White House COVID Response Coordinator Visits Riverton, Says Face Masks Aren’t Political
RIVERTON — White House Coronavirus Response Coordinator Dr. Deborah Birx visited Riverton on Wednesday and had a clear message: Face masks work in preventing COVID-19 from spreading.
And they're not political.
After meeting with Governor Mark Gordon and Wind River Reservation tribal leaders, Birx fielded questions from reporters.
Birx attributed the recent surge in cases to recent cold snaps that brought people in. It's not different than Americans in the South going indoors as temperatures soared there through the summer.
But health professionals know the necessary steps in preventing a surge from getting worse, Birx said — and it's simple: Wear a face covering and maintain six feet of social distancing when in public.
"Every child in Wyoming could go outside without their mask when it's cold and blow and see their droplets," Birx said. "Do that without a mask and do that with a mask and show how it contains your droplets.
"That's the best example of how we can show each and every person of Wyoming why masks are effective in preventing the spread."
Asked to address those who believe wearing — or not wearing — facemasks is a political issue, Birx was clear: The virus doesn't discriminate between Democrats and Republicans. The decision to wear a facemask is not political; it's based in science.

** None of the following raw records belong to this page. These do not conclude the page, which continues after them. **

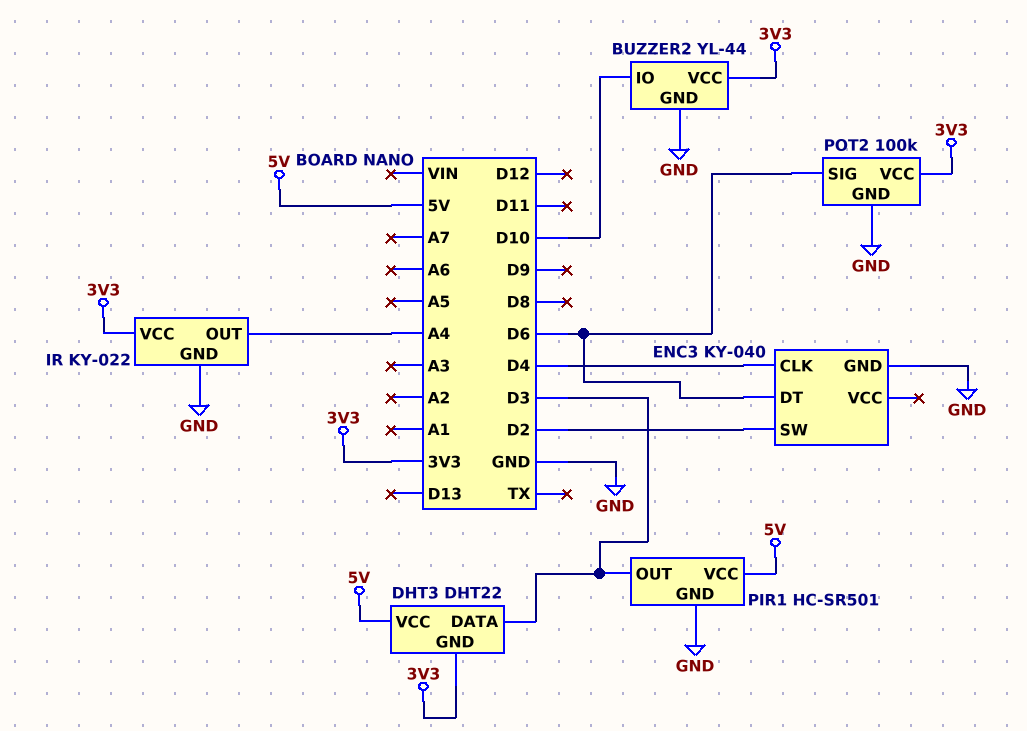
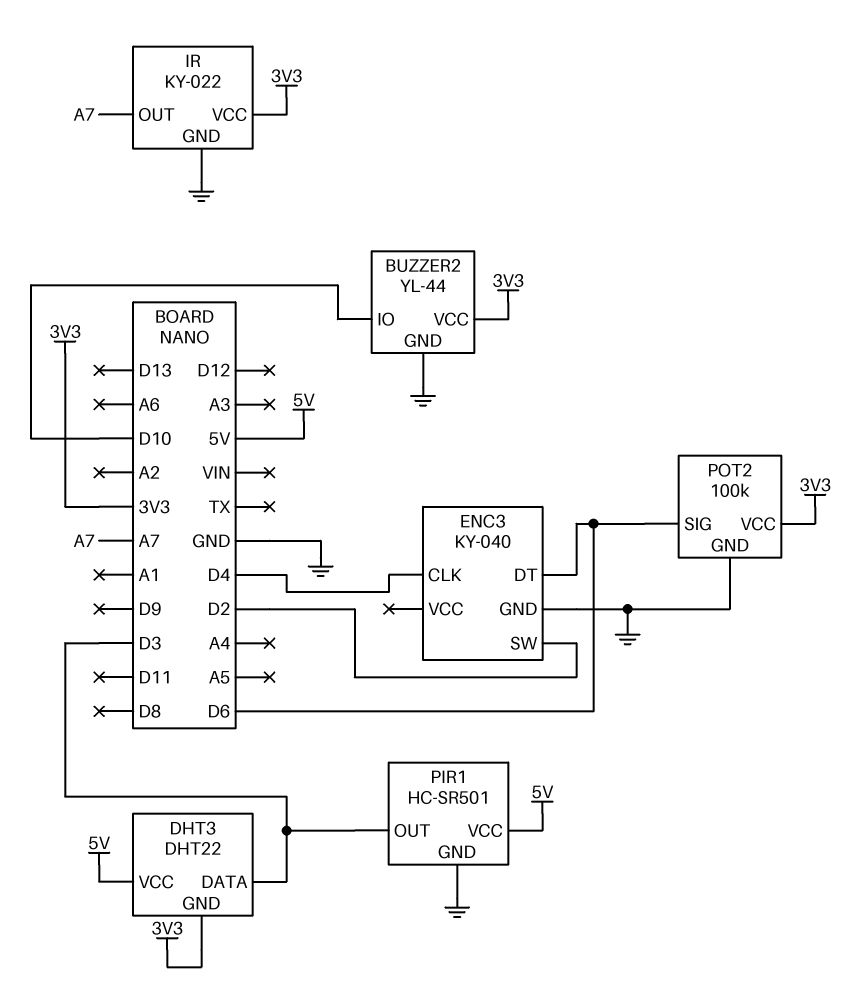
IR pin OUT: A4 -> A7

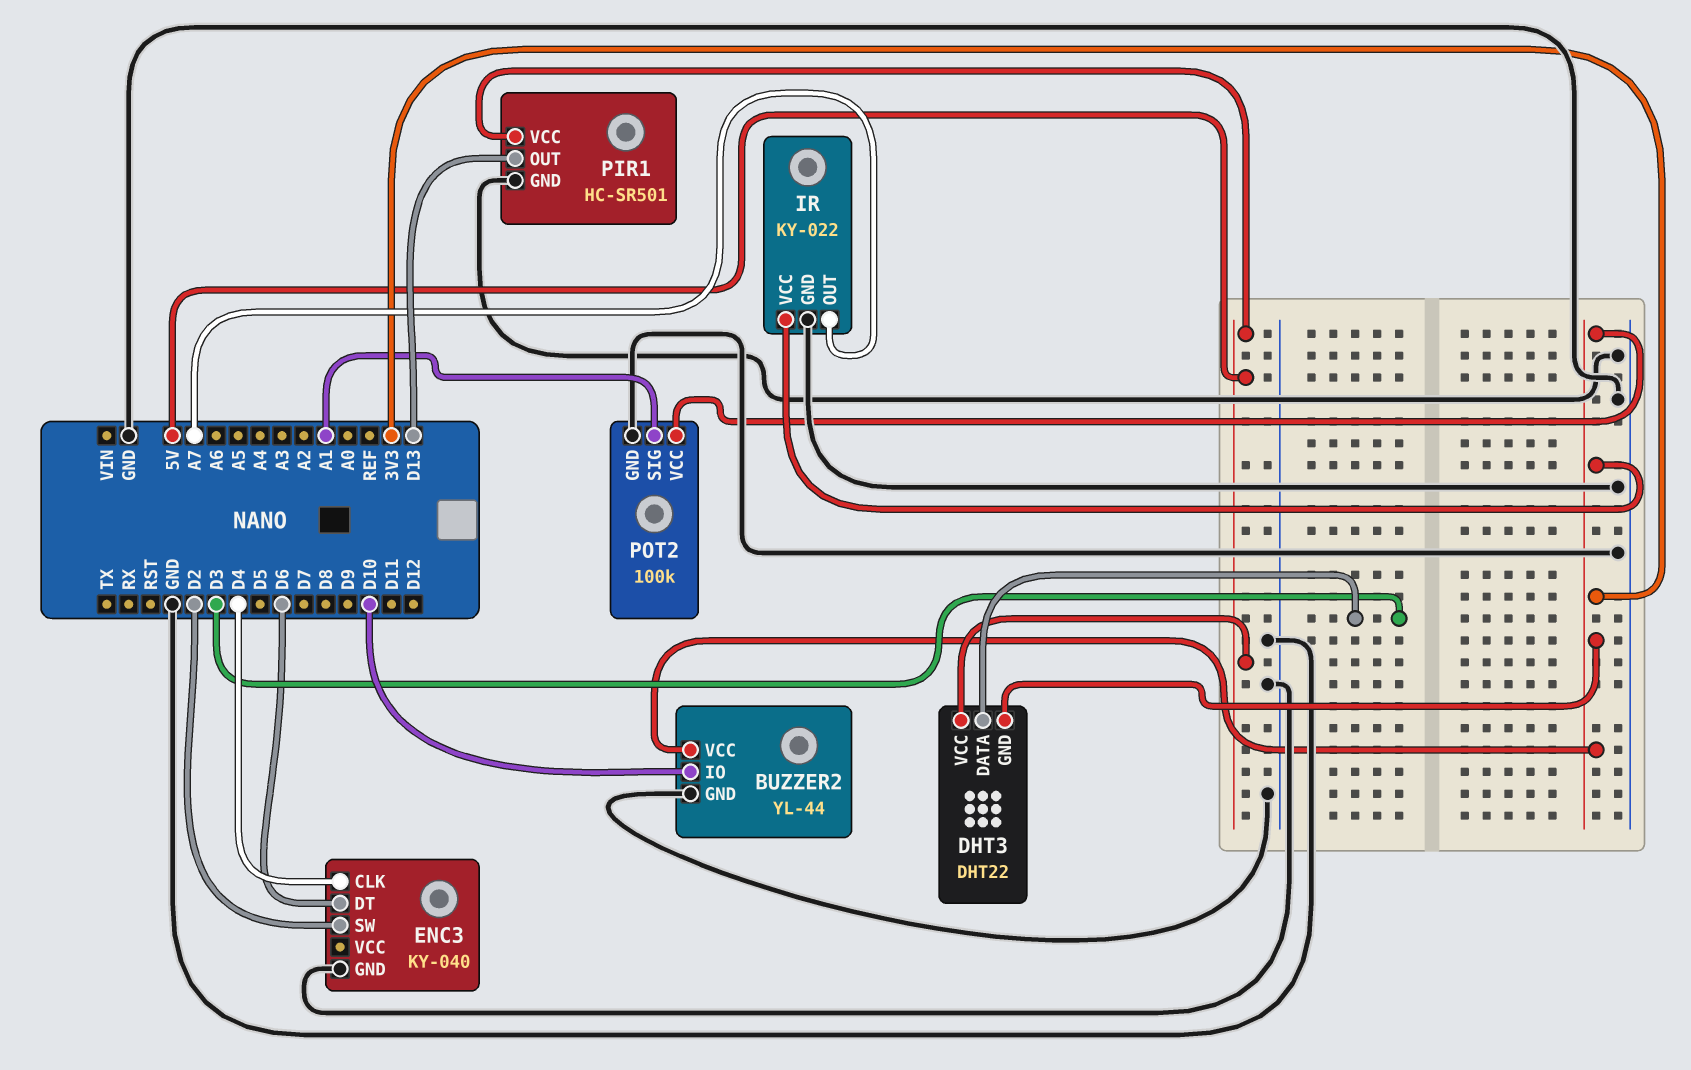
PIR1 pin OUT: D3 -> D13
POT2 pin SIG: D6 -> A1

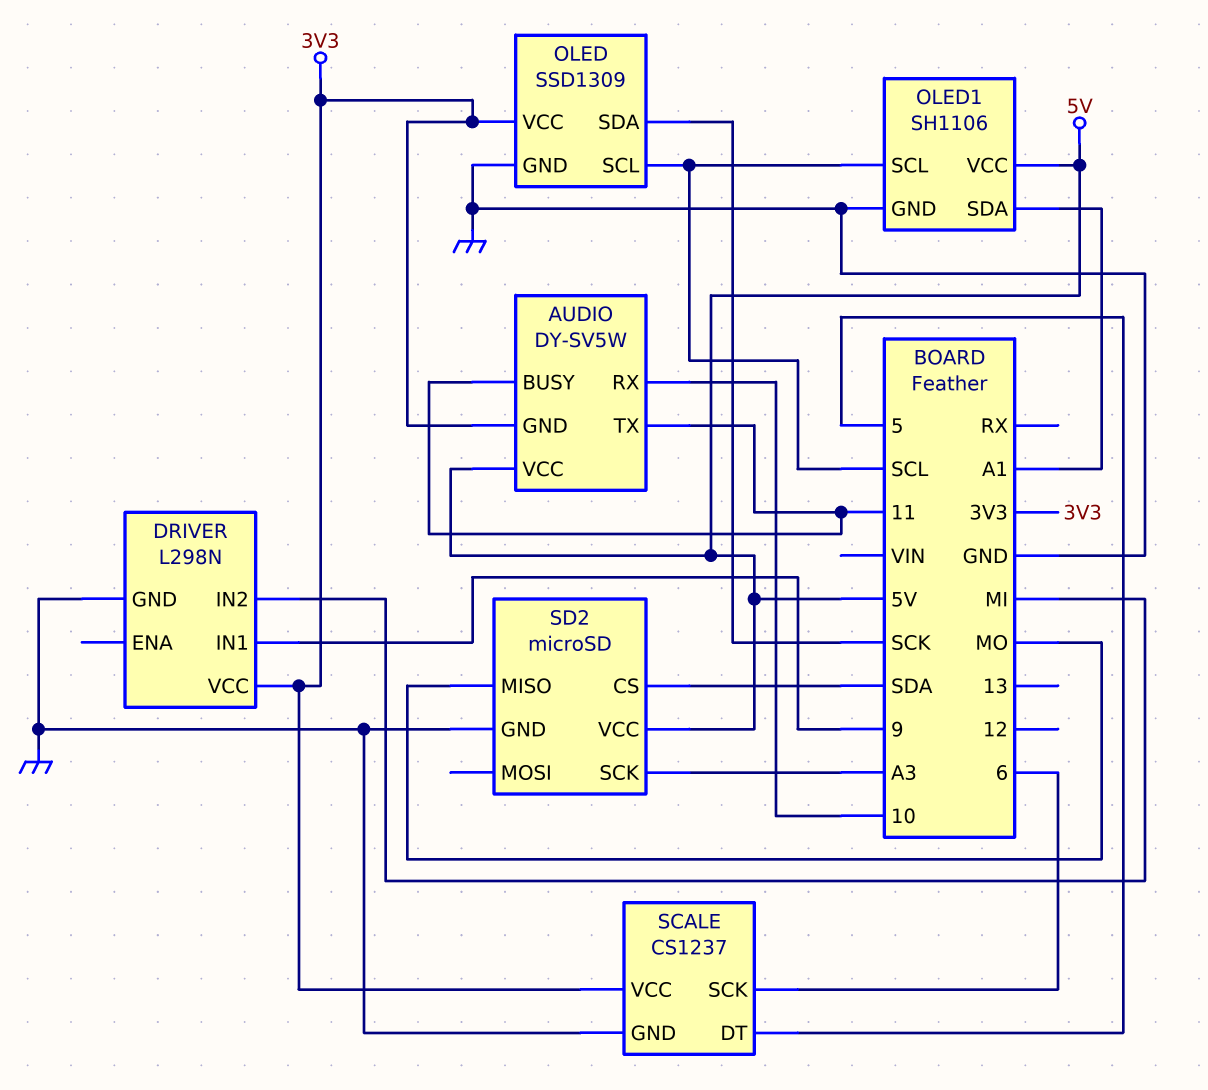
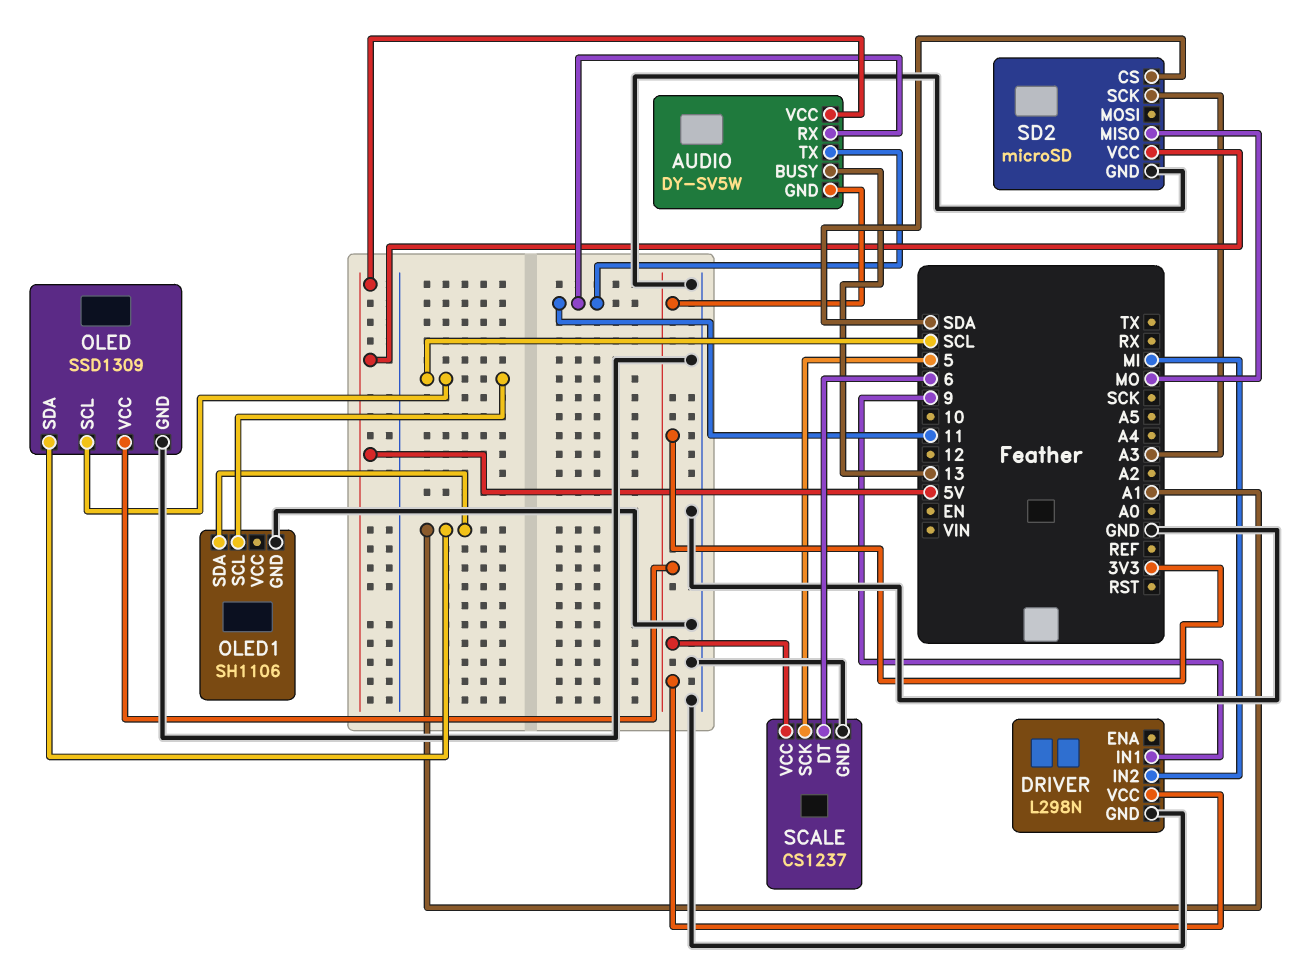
AUDIO pin BUSY: 11 -> 13
AUDIO pin RX: 10 -> 11
OLED pin SDA: SCK -> A1
OLED1 pin VCC: 5V -> none
SCALE pin DT: 5 -> 6
SCALE pin SCK: 6 -> 5

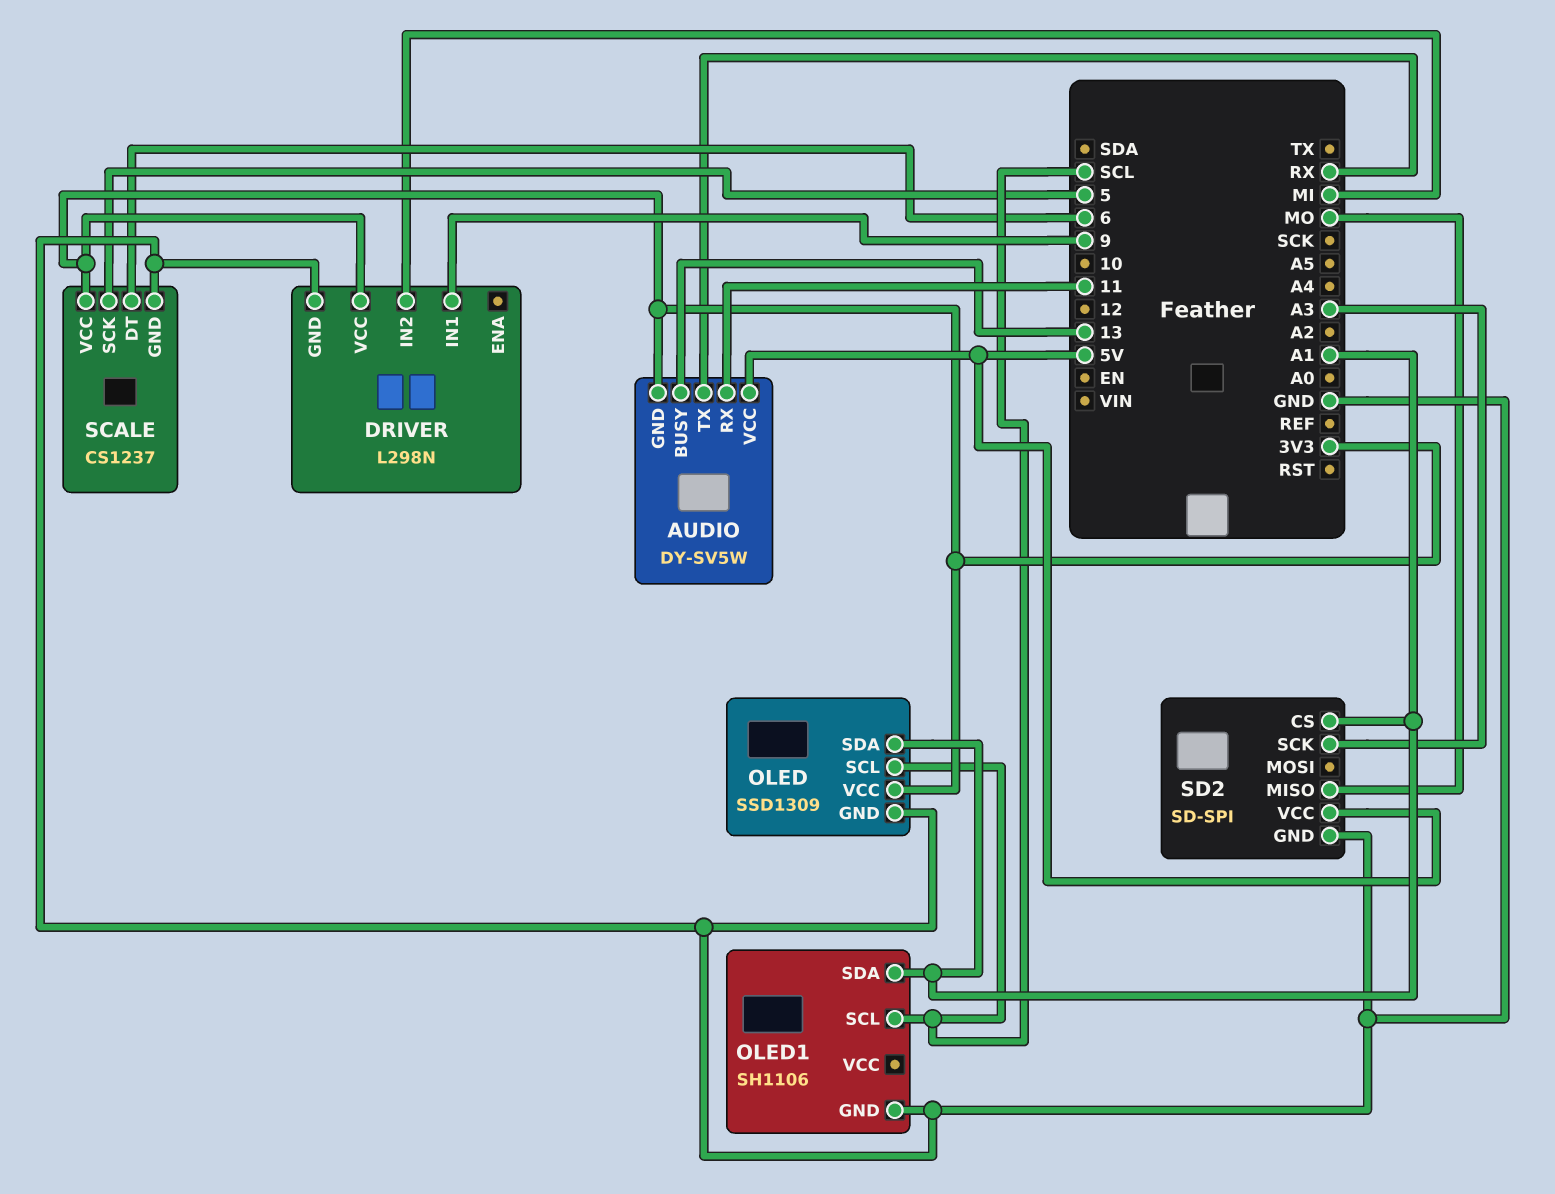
AUDIO pin TX: 11 -> RX
SD2: microSD -> SD-SPI
SD2 pin CS: SDA -> A1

Birx said not following protocols and spreading the virus to someone who later dies could be something people “carry with them." She cited her parents who are in their 90s and other at-risk populations.
"We owe it to each other," Birx said on taking precautions to prevent spreading COVID. "People live among us with those co-morbidities."
"We need to assume that we are among those who need protection and that's why we need to wear a mask."
And the only way to achieve herd immunity — roughly 80% — is to implement a vaccine program. The goal is to control the virus and prevent it from making its way to the most vulnerable populations, Birx said.
Currently, Wyoming does not have a mask mandate in place, although Teton County enforces a requirement. Laramie County is in the final steps of implementing a mandate.
Gordon said environments vary throughout Wyoming's communities and it's up to them to take personal responsibility in wearing a mask and keeping their neighbors safe.